- [Trecho selecionado]:

A ANIMAL alegou – e o tribunal deu como provado – que o visionamento de touradas, especialmente quando exibidas na televisão em horário irrestrito, expõe crianças e adolescentes a um processo de dessensitização relativamente ao sofrimento dos animais (e também ao sofrimento de humanos), sendo a inflicção de sofrimento ali apresentada como um espectáculo legítimo, aparentemente artístico, em que a tortura de animais é louvada como esteticamente apreciável e moralmente neutra, e cuja respeitabilidade é tão grande, que aquele espectáculo chega a ser emitido televisivamente e a horas irrestritas – de fácil acesso a crianças e adolescentes (sendo exemplo disso as 17h, hora para a qual estava programada a exibição desta tourada).

 

O tribunal deu também como provado que, ao mesmo tempo que o Estado Português, através dos manuais escolares aprovados pelo Ministério da Educação, incorpora no conjunto curricular de mensagens educativas e formativas nos vários níveis de ensino a mensagem de que as crianças e os adolescentes devem respeitar e proteger os animais e a natureza, contraditoriamente, o Estado não só autoriza ainda a prática de touradas – o que vai contra as mesmas mensagens educativas veiculadas nos manuais escolares e que constituem tema de tantos trabalhos de turmas e alunos por todo o país na disciplina de "área projecto" –, como também, através da estação de televisão estatal, exibe espectáculos de violência contra animais como é o caso das touradas, e fazendo-o a qualquer hora, transmitindo, assim, a mensagem negativa e absolutamente inversa ao que nas escolas se procura ensinar.

- [Ações necessárias]:
[a] Repita, sem alterar nada, a parte do texto sobre as touradas que vai de "O tribunal deu também" até "se procura ensinar.", incluindo esse final.
[b] Dê seguimento ao texto sobre as touradas a partir da última frase apresentada.
As entradas não têm relação com o texto sobre as touradas.

- [Entradas do conjunto]:
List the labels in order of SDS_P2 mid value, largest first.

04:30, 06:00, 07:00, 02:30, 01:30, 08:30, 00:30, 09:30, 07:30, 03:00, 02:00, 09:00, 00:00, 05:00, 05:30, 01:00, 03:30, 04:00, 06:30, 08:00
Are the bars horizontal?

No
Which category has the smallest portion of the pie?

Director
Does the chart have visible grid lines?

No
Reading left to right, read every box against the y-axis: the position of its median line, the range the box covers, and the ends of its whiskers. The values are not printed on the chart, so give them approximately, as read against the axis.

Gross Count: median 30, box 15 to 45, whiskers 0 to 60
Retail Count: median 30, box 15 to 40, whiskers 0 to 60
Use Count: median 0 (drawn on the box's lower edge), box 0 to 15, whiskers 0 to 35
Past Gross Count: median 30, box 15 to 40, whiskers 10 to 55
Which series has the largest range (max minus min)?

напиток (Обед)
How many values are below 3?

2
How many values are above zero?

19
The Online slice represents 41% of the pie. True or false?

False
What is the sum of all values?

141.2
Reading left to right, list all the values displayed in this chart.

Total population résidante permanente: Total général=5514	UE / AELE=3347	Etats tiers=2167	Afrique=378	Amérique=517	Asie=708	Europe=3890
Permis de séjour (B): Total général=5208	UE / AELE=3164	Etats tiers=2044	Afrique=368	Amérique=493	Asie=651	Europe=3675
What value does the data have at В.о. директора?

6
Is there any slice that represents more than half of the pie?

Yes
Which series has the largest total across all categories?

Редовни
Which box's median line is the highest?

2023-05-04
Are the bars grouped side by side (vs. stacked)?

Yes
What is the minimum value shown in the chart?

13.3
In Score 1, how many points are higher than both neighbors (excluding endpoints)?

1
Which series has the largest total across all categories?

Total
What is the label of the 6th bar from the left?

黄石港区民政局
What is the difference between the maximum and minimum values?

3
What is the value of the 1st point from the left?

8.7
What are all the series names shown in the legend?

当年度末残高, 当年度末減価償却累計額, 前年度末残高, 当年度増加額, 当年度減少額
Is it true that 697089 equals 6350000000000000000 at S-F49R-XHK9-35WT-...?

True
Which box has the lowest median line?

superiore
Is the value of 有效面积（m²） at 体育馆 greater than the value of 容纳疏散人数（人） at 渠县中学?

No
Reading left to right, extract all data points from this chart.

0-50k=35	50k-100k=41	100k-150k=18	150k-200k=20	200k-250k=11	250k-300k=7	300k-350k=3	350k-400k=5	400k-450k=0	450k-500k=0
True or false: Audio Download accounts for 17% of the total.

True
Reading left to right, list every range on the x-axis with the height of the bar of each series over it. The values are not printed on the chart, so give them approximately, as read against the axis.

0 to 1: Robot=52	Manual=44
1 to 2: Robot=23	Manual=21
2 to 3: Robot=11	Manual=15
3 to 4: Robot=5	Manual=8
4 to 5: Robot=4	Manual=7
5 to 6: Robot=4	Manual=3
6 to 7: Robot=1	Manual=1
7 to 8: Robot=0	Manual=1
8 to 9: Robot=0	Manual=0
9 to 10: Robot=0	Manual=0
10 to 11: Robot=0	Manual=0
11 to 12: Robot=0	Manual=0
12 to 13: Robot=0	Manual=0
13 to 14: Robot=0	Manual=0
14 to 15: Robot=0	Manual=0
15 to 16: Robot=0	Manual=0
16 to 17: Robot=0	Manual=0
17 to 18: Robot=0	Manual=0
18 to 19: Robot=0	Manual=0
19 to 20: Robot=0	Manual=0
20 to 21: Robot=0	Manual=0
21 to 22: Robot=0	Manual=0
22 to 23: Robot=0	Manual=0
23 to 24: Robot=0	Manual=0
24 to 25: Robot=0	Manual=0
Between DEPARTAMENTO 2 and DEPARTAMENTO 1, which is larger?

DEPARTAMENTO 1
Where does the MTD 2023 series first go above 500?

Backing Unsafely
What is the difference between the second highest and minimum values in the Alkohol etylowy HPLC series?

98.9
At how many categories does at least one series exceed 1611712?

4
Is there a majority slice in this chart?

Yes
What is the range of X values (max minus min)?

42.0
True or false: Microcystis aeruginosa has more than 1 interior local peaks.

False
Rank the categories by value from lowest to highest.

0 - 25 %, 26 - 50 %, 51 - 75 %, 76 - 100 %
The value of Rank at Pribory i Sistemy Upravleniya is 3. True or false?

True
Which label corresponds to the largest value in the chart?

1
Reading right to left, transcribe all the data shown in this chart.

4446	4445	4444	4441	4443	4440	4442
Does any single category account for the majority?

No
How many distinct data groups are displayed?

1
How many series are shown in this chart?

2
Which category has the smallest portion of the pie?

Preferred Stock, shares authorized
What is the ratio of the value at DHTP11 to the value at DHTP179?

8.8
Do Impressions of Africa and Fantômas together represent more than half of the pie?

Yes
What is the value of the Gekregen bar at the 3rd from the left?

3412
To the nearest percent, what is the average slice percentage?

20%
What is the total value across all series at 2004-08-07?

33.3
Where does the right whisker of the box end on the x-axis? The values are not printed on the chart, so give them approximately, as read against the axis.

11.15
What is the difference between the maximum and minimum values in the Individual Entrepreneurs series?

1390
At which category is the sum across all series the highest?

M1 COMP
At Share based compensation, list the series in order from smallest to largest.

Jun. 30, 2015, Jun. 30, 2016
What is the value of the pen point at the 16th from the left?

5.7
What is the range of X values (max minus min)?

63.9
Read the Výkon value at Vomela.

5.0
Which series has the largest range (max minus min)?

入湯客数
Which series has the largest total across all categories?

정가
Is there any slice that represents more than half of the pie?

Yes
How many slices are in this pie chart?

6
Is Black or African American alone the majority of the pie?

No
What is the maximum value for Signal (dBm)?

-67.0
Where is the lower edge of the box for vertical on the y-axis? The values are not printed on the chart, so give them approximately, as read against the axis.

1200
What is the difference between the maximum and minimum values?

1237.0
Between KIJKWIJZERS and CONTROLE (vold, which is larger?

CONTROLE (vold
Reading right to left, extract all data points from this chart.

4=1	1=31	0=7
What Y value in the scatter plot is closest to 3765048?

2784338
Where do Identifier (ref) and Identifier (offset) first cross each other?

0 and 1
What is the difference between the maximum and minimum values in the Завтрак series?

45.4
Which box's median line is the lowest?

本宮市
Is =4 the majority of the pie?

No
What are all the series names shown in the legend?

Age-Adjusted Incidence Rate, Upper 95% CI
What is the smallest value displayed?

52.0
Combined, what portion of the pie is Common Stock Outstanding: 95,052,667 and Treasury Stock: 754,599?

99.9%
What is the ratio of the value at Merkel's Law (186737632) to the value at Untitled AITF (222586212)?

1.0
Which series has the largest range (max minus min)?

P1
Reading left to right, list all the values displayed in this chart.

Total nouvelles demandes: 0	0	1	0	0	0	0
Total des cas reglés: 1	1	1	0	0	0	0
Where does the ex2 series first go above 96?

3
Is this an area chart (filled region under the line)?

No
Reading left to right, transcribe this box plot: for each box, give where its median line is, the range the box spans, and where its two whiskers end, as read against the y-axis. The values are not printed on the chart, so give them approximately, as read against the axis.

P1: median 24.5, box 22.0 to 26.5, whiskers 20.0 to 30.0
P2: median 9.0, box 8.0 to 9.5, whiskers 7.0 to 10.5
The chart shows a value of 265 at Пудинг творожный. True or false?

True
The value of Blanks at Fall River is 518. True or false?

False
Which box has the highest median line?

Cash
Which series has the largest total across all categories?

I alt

- [Respostas em ordem]:
[a]
O tribunal deu também como provado que, ao mesmo tempo que o Estado Português, através dos manuais escolares aprovados pelo Ministério da Educação, incorpora no conjunto curricular de mensagens educativas e formativas nos vários níveis de ensino a mensagem de que as crianças e os adolescentes devem respeitar e proteger os animais e a natureza, contraditoriamente, o Estado não só autoriza ainda a prática de touradas – o que vai contra as mesmas mensagens educativas veiculadas nos manuais escolares e que constituem tema de tantos trabalhos de turmas e alunos por todo o país na disciplina de "área projecto" –, como também, através da estação de televisão estatal, exibe espectáculos de violência contra animais como é o caso das touradas, e fazendo-o a qualquer hora, transmitindo, assim, a mensagem negativa e absolutamente inversa ao que nas escolas se procura ensinar.

[b]
 

Neste contexto, o tribunal deu como provado que estas mensagens contraditórias geram confusão no quadro de valores que se pretende incutir às crianças, condenando, nas escolas, os maus tratos a animais, enquanto promove e glorifica, na televisão, esta violência. Ficou também provado que, dando-se o processo de aprendizagem essencialmente por imitação de comportamentos, as crianças e os adolescentes poderão ser susceptíveis de virem a imitar os comportamentos violentos que vêem glorificados nas touradas e que aí são apresentados como sinais de heroísmo, bravura e arte – não obstante o facto de serem comportamentos cruéis para com os animais.

 

Segundo Rita Silva, Vice-Presidente da ANIMAL, "No Ocidente, os países onde os animais são mais mal tratados e onde há uma maior indiferença das populações relativamente ao sofrimento dos animais são, por norma, países onde existe actividade tauromáquica permitida pelo Estado. Portugal é um desses casos, sem dúvida alguma, sendo um país onde ainda hoje os animais se encontram fortemente desprotegidos e onde ainda não são vistos, de um modo geral, com respeito.

 

Isso deve-se, sem dúvida alguma e em grande parte, ao facto do Estado permitir que em qualquer centro de qualquer cidade ou vila do país vários touros e outros animais sejam expostos a uma tortura extrema, com contornos de crueldade assustadores, no contexto de corridas de touros e outras práticas tauromáquicas que são promovidas e acolhidas como espectáculos e cuja popularidade é estimulada.

 

Nos últimos dez anos, sobretudo, a popularidade das touradas decresceu brutalmente em Portugal, fruto de campanhas a favor dos direitos dos animais, e, com isso, tem-se dado também o avançado declínio económico desta indústria sanguinária.

 

Os portugueses já não querem que as touradas possam acontecer em Portugal e querem que Portugal seja um país onde os animais sejam bem tratados e mais fortemente protegidos.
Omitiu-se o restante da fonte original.